Purpose: Fibroblast growth factor receptor 4 (FGFR4), one of the four tyrosine kinase receptors for FGFs, is involved in various cellular processes. Activation of the FGF19/FGFR4 signaling is strongly associated with cancer development and progression. BLU9931 is an irreversible and highly selective small-molecule inhibitor of FGFR4. In this study, we aimed to elucidate the role of FGF19/FGFR4 signaling using BLU9931 in human PDAC.

Experimental procedures: The expression of FGFR4 in eight human PDAC cell lines were examined using real-time PCR, immunoblotting, and FACS analysis. The effects of BLU9931 on FGFR4-positive PDAC cells were examined using growth assay, cell cycle assay, immunoblotting of downstream targets of FGF19/FGFR4 signaling, real-time PCR analysis of stemness markers, and sphere forming assays. Motility was evaluated using migration and invasion assays. Matrix metalloproteinase activity was evaluated using gelatin zymography. Induction of senescence was evaluated using senescence-associated β-galactosidase activity and real-time PCR analysis of senescence-associated, phenotype-related secretory genes. The synergistic effects of senolytic drugs on BLU9931-treated cells were evaluated using ATP assay. Expression and clinicopathological features of FGFR4 in PDAC patients were examined using immunohistochemical analysis of tissue microarrays.

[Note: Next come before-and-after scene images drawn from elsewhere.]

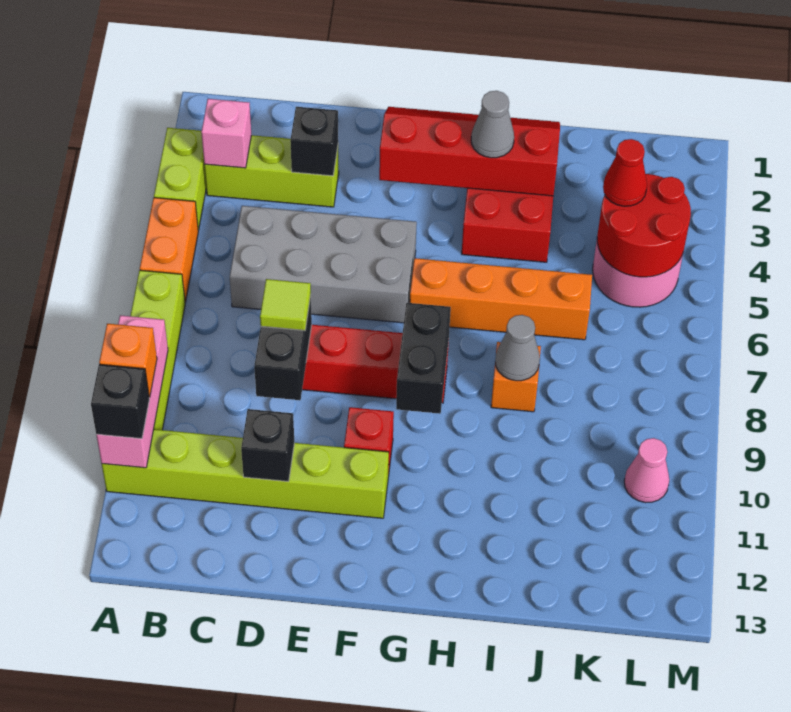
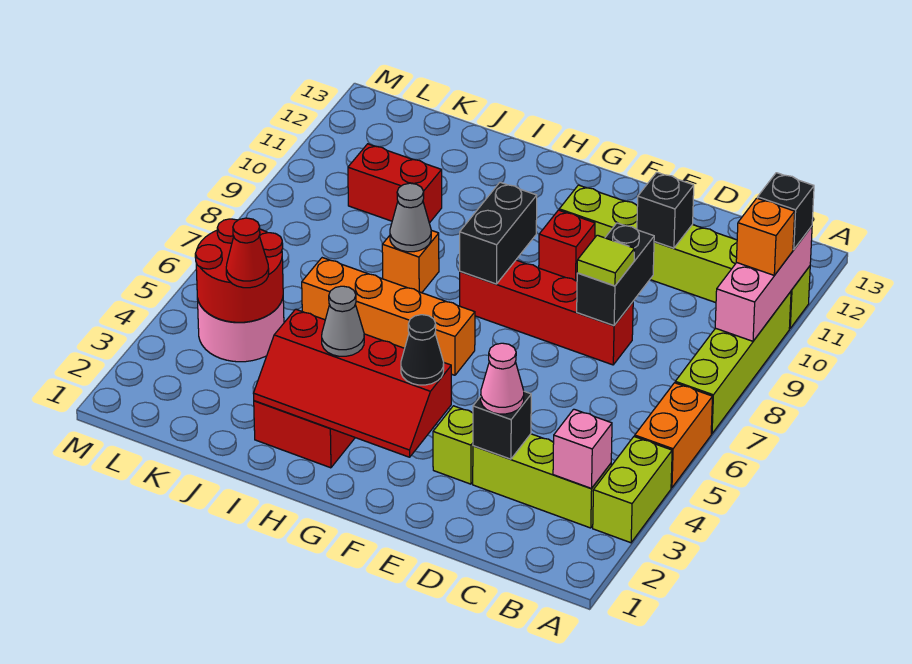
grey brick C5:F6 level 1 -> none
none -> lime brick E3 level 1
none -> black cone F3 level 3
none -> red brick J10:K10 level 1
pink cone L10 level 1 -> pink cone D3 level 3

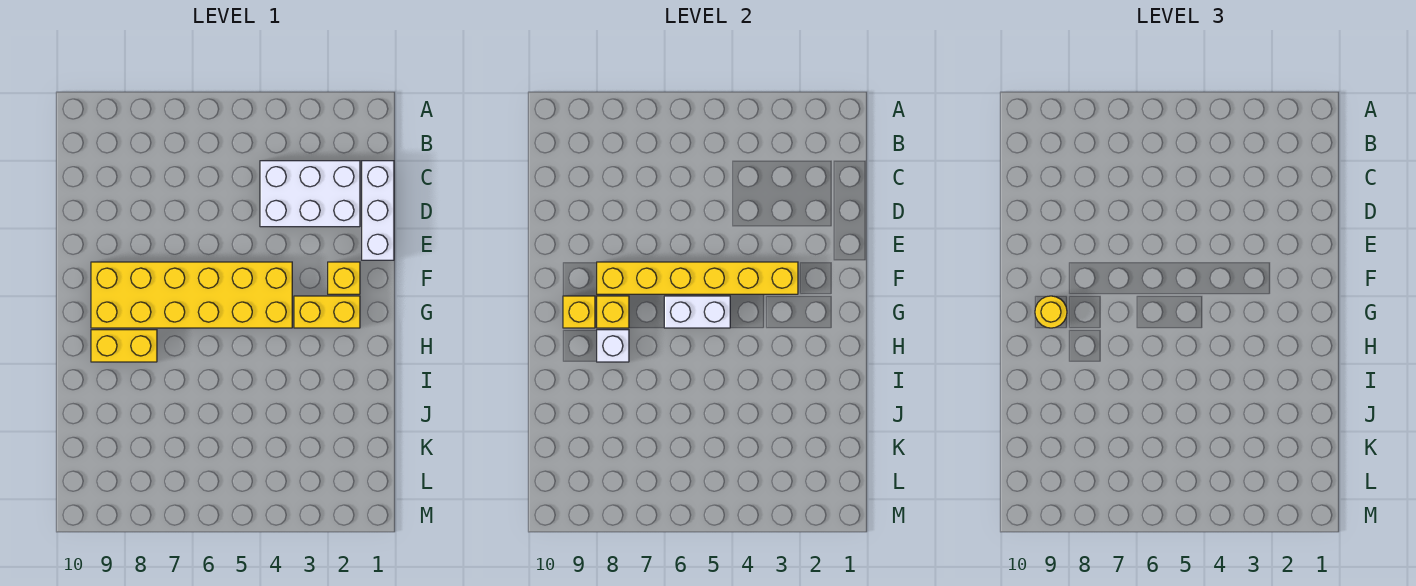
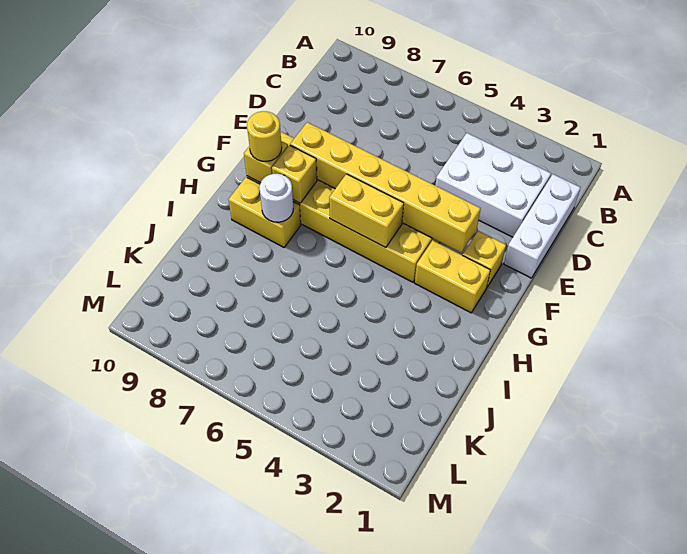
white brick G5:G6 level 2 -> yellow brick G5:G6 level 2
white brick H8 level 2 -> white round brick H8 level 2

Results: In human PDAC cases, FGFR4 expression was positively correlated with larger primary tumors and more advanced disease stage. Among the eight PDAC cell lines, FGFR4 was expressed at the highest level in PK-1 cell line, in which the single-nucleotide polymorphism G388R in FGFR4 was detected. Inhibition of signal transduction through the ERK, AKT, and STAT3 pathways by BLU9931 reduced proliferation of FGF19/FGFR4 signaling-activated PDAC cells. In contrast, BLU9931 did not alter stemness features, including stemness marker expression, anticancer drug resistance, and sphere-forming ability of PK-1 cells. However, BLU9931 inhibited cell invasion, in part, by downregulating membrane-type matrix metalloproteinase-1 (MT1-MMP) expression in FGF19/FGFR4 signaling-activated PDAC cells. Furthermore, downregulation of SIRT1 and SIRT6 by BLU9931 contributed to senescence induction, priming these cells for quercetin-induced death, a process termed senolysis.

Conclusions: We demonstrated that inhibition of signal transduction pathways through the ERK, AKT, and STAT3 pathways by BLU9931 inhibited PDAC cell proliferation and invasion, in part by downregulating MT1-MMP expression in autocrine/paracrine FGF19/FGFR4 signaling-positive PDAC cells. Furthermore, downregulation of SIRT1 and SIRT6 by BLU9931 may have contributed to senolysis in these cells. Thus, we propose that BLU9931 may be a promising drug for the treatment of FGFR4-positive PDAC.

Citation Format: Norihiko Sasaki, Fujiya Gomi, Hisashi Yoshimura, Masami Yamamoto, Yoko Matsuda, Masaki Michishita, Hitoshi Hatakeyama, Yoichi Kawano, Yoko Itakura, Masashi Toyoda, Murray Korc, Toshiyuki Ishiwata. FGFR4 inhibitor BLU9931 induces cellular senescence in pancreatic ductal adenocarcinoma cell lines promoting sensitivity to senolytic therapy [abstract]. In: Proceedings of the American Association for Cancer Research Annual Meeting 2021; 2021 Apr 10-15 and May 17-21. Philadelphia (PA): AACR; Cancer Res 2021;81(13_Suppl):Abstract nr 2449.